Et les instruments les plus perfectionnés intègrent un modèle magnétique global qui donne la direction et l'intensité précise du champ magnétique en tout point du globe à un instant donné. En comparant l'indication de «l'aiguille» avec cette donnée, on peut déterminer correctement la direction réelle dans laquelle on est orientée à la surface de la Terre, mais aussi jusqu'à 1000 km d'altitude environ.

L'accélération du déplacement du pôle Nord magnétique en elle-même est bien connue. Mais elle se conjugue à un autre phénomène: des impulsions, appelées secousses géomagnétiques, qui donnent par endroits une sorte de «coup d'accélérateur» au champ magnétique. Il s'en est produit une en 2016 qui a conduit peu à peu le modèle à diverger par rapport aux mesures réalisées depuis l'espace.

«Les deux phénomènes s'additionnent d'une certaine façon, si bien que dans une zone autour du pôle Nord, cela donne lieu à des décalages trop importants entre le World Magnetic Model que nous élaborons et les observations», explique Arnaud Chulliat, géophysicien à l'université du Colorado à Boulder et à la NOAA américaine. Décision fut donc prise l'année dernière de mettre à jour le modèle et d'en «distribuer» une nouvelle version dès le 15 janvier. Le «shutdown» qui touche actuellement tous les services publics américains, dont la NOAA, a poussé l'administration à reporter au 30 janvier cette dissémination.

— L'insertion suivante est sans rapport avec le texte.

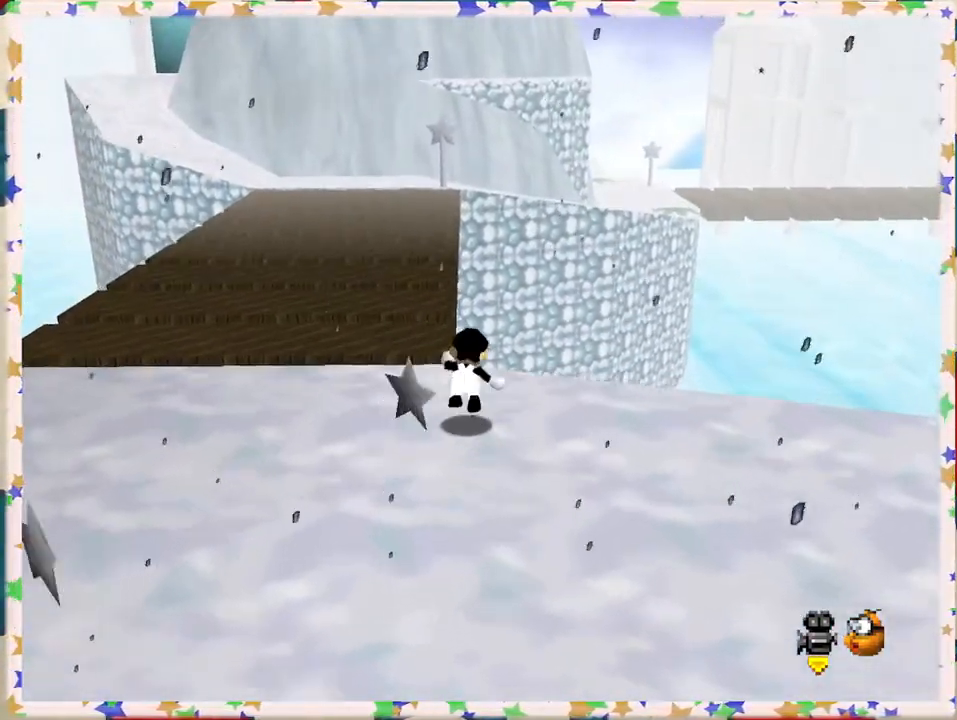
{"buttons": ["Z"], "left_stick": "left", "events": [[67, "left_stick", "up-left"], [200, "left_stick", "left"], [267, "A", "up"]]}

Le champ magnétique global faiblit

Le WMM n'est pas le seul modèle de référence. Il en existe au moins un autre, l'International Geomagnetic Reference Field, mis au point par un consortium international de chercheurs. Mis à jour tous les 5 ans, sa prochaine version sortira a priori comme prévu en 2020.

Quant aux origines profondes de ces fluctuations du champ magnétique terrestres, elles ne sont pas encore parfaitement comprises. «Ce sont les mouvements de fer liquide dans le noyau terrestre qui donnent naissance au champ magnétique global», rappelle Julien Aubert, spécialiste de la modélisation de ces écoulements à l'Institut de physique du globe de Paris. «Nous voyons dans les simulations que les écoulements de fer liquide autour de la graine produisent assez naturellement ces mouvements erratiques du pôle autour du pôle géographique. Mais il reste difficile de prédire leur évolution exacte. Quant aux impulsions, nous pensons qu'elles sont provoquées par l'arrivée à la surface d'ondes hydromagnétiques, sortes de vagues de fer liquide qui naissent plus en profondeur dans l'écoulement».

Pour le moment, ces simulations ne permettent pas de prédire assez finement l'évolution du champ magnétique pour se substituer aux modèles empiriques utilisés par les compas magnétiques. Elles permettent en revanche de comprendre de mieux en mieux l'évolution globale de notre environnement magnétique et de prévoir son affaiblissement progressif au cours du siècle prochain.